Il caso. Miss Italia, le Femen e il corpo delle donne. Ci vuole uccidere il desiderio?

DONNEOde a te, donna voluttuosa e priva di pretese moralizzatrici. La censura preventiva di Miss Italia non è un piccolo  caso televisivo. È molto più di ciò che appare. Le gesta recenti delle nuove maestre della buoncostume si inseriscono in un circuito ben oleato che sta raccogliendo i suoi frutti dopo un lavoro fine nella cultura contemporanea. L’anatema lanciato contro Miss Italia sancisce un ulteriore punto di rottura fra vita reale e amministrazione forzata del desiderio. Un inconsapevole incrocio fra atteggiamenti controrivoluzionari. Infatti,  idealmente, fenomeni come quello delle Femen, i documentari sullo sfruttamento del corpo delle donne, le mozioni parlamentari per far sparire dalla pubblicità le donne svestiste e questa censura preventiva di una tradizione del costume televisivo italiano, hanno un paradigma comune.

È visibile a tutti il legame che si stabilisce fra tali fenomeni, soprattutto se consideriamo il vero fulcro del discorso culturologico che è chiamato in causa: il corpo. Delle donne. È in corso un’evirazione dell’immaginazione maschile. La volontà di destituire giuridicamente l’eccitazione. La grande macchina del buon gusto agisce come un’agenzia di rating: declassa il nostro paese, per riportarlo a valori e a gradi di moralità più consoni. Ce lo chiede l’Europa, avrebbero potuto aggiungere. E noi? Impediranno a noi italici, popolo di poeti, di scrivere poesie d’amore perché di getto son frutto di un desiderio troppo ardito, che vuol giungere con mezzi aulici in luoghi grevi. Impediranno a noi italici, popolo di naviganti, di viaggiare perché perlopiù spinti a muoverci da amori distanti che rincorriamo solo per corrompere. Impediranno a noi italici, popolo di santi, di predicare il nostro credo perché nell’intimo di ogni fedeltà divina c’è il furore della perversione repressa.

Anche la trasgressione si traveste ormai di missione sociale. Con le Femen, le ribelli dell’est che nude abbondano da mesi ovunque ci sia da protestare contro qualcuno o qualcosa, si piega l’armonia del corpo femminile alla dissonanza dell’hooligan da piazza, il muto richiamo dei sensi ai sensi viene schiacciato dalle urla e dagli slogan di donne incattivite dal disagio sociale. Il corpo è il luogo che subisce il potere, lo interpreta, il teatro che mette in scena il nostro soffrire, fisico, così come lo schermo che tradisce anche la nostra malinconia, interiore. Ma costituisce anche il luogo che si ribella istintivamente, poiché si eccita e gode sfuggendo alle costrizioni. Esso è capace di sottrarsi alle convenzioni perché è su di esso spalmato come un invisibile unguento il desiderio latente, che si manifesta incontrollabile quando un contatto lo accende.

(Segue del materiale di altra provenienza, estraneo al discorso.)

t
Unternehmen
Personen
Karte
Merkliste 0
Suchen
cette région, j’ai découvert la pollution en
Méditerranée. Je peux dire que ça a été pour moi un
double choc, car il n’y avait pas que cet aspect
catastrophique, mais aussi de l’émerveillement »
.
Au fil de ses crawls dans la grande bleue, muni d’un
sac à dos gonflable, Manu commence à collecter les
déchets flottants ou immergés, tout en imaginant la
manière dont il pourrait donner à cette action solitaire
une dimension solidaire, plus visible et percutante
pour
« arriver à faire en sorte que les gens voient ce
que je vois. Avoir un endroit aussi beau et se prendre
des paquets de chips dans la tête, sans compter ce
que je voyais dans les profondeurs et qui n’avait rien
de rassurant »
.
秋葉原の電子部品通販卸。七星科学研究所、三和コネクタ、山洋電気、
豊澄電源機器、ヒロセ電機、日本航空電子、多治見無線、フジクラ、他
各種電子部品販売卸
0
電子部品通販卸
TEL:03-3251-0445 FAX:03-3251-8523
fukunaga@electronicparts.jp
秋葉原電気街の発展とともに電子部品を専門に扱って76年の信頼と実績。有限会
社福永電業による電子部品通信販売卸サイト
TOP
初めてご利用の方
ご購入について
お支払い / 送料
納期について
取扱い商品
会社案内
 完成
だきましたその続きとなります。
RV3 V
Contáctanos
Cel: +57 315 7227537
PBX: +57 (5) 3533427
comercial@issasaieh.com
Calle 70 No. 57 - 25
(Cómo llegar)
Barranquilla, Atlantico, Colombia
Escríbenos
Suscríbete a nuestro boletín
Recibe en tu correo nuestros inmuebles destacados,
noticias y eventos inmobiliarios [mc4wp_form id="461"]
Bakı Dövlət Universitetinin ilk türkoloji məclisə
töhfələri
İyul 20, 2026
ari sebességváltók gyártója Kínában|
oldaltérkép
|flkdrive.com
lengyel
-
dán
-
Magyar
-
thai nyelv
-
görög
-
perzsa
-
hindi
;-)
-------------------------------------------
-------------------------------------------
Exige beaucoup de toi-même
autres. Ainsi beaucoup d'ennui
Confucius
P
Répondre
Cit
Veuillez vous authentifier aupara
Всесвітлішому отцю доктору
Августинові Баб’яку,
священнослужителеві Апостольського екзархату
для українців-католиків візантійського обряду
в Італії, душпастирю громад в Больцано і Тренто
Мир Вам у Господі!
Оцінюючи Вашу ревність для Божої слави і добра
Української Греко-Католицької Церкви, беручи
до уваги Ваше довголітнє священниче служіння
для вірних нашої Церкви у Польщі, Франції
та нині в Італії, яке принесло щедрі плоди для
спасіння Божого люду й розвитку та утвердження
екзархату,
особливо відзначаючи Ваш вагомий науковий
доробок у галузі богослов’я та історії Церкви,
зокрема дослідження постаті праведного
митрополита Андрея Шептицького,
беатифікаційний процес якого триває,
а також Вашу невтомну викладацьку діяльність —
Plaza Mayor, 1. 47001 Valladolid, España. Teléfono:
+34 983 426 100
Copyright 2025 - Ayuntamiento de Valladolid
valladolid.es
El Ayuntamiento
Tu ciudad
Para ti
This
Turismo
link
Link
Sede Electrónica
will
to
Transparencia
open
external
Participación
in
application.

È un grave atto di violenza politica, che si perpetua da tempo ormai. Il voler mettere sotto osservazione e controllo il corpo. Inosservata passa tale verità, perché non ne comprendiamo il portato storico nell’immediato. Se si esce dalle stanze origliate del potere e si mira dritti agli schermi televisivi delle nostre case, fin dove può arrivare questa eutanasia del desiderio a cui ci vorrebbero costringere? Non saranno le gambe di una giovincella in tv a impedire che una ragazza conosca il valore del proprio corpo e  comprenda quali sono i veri problemi sociali. La vita è sempre in vantaggio su chi vorrebbe gestirla. E spesso chi si erge a maestro è cosi impegnato a studiare la vita che smette di viverla. Non lo si capisce?

Non pare ci siano in giro solo ragazze che frastornate da pubblicità, intercettazioni o immorali programmi televisivi corteggino gli uomini mettendosi un costume o una fascia tricolore, o che richiedano un lettone importato dalla Russia per darsi, o ancora altre sciocchezze che le maestrine del sessualmente corretto citano a sostegno delle proprie tesi censorie. Non servono snob moralizzatrici di professione.

Non ricordano, queste guru del bene, che a una donna per accendere il desiderio in un uomo basta anche cedere pochi istanti alle lusinghe di una mano che cerca le sue. E questo ogni donna lo sa, e non serve insegnarle null’altro.